A recent survey of human resources leaders and “return-to-workplace-decision makers” across multiple industries indicates most companies will adopt a home-office, or hybrid mix when it is time to return to the workplace, with three-fourths of respondents expecting employees to spend two to three days per week in the office.
The flexibility of the post-Covid-19 hybrid workplace presents families with a childcare dilemma that many will resolve by hiring a live-out or live-in nanny. According to Jenna Shklyar, Head of Marketing at SurePayroll, hiring a nanny to supplement and simplify childcare also adds the responsibility of household payroll and tax consequences.
“Parents who hire a nanny for the summer need to consider payroll and tax responsibilities, like those of a small business owner. A nanny is more than a casual babysitter in the eyes of the federal government,” said Shklyar. “Live-out or live-in childcare is considered a household employee, a classification with specific rules and requirements.”
Jamal Ayyad, Head of Product Management at SurePayroll, acknowledges most families invest tremendous time and energy determining qualifications, likeability, personality, discipline style, and general family fit. He suggests they also fully understand their obligation as a household employer to “avoid costly problems, penalties and fines” and benefit from government programs. “Families can save money by paying their nanny on the books, thanks in part to the Dependent Care FSA, which is up to $10,500 in 2021.”
Ayyad encourages parents follow these tips from SurePayroll as they consider hiring a summer or return-to-workplace nanny:
- Appropriate Pay Rate. The national average pay for a nanny is roughly $26 per hour, depending on geography, number and age of children, and additional responsibilities, such as school and activity transportation, meal preparation, tutoring and more. A nanny is entitled to being paid time and a half for overtime work, and more.
- Job Classification. It is critical not to classify a nanny as an independent contractor or consider a nanny as self-employed, and it is improper to issue a Form 1099 to a nanny who earned $2,300 or more in 2021.
- Failure to properly classify a household employee can lead to serious tax consequences, including tax evasion charges and penalties that could exceed $25,000.
- Online Payroll System. A household employer is responsible for managing payroll, including withholding taxes; paying a nanny “under the table” is not a viable option. That’s why many families opt to use an online payroll system that calculates and pays the necessary taxes and files the appropriate deductions for Social Security, Medicare, unemployment, and state taxes. SurePayroll Household and Nanny Payroll Service also prepares multiple 1040-ES filings on behalf of the household employer and provides a signature-ready Schedule H to attach to the client’s annual 1040 filing.

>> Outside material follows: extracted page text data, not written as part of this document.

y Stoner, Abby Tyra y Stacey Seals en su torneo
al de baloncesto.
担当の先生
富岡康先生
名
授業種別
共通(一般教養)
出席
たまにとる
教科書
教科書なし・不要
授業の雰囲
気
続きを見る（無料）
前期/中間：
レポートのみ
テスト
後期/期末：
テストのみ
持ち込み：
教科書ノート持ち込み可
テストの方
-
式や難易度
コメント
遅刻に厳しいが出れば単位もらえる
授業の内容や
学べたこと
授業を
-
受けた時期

- Homeowners Insurance. It is vital household employers verify their existing homeowner’s policy covers property damage, personal liability, and potential injuries. Household employers may need to update their policy or add insurance riders to cover nanny services. This is especially important since each state has different rules and requirements regarding household employee coverage based on live-in and / or hours worked. Some states do not consider homeowners insurance as valid workers’ compensation coverage for household employees. Be sure to check with a local agent to ensure coverage compliance.
Hiring a nanny can offer parents peace of mind as they transition back to in-office work this summer. But making a mistake in the employment process can turn be costly.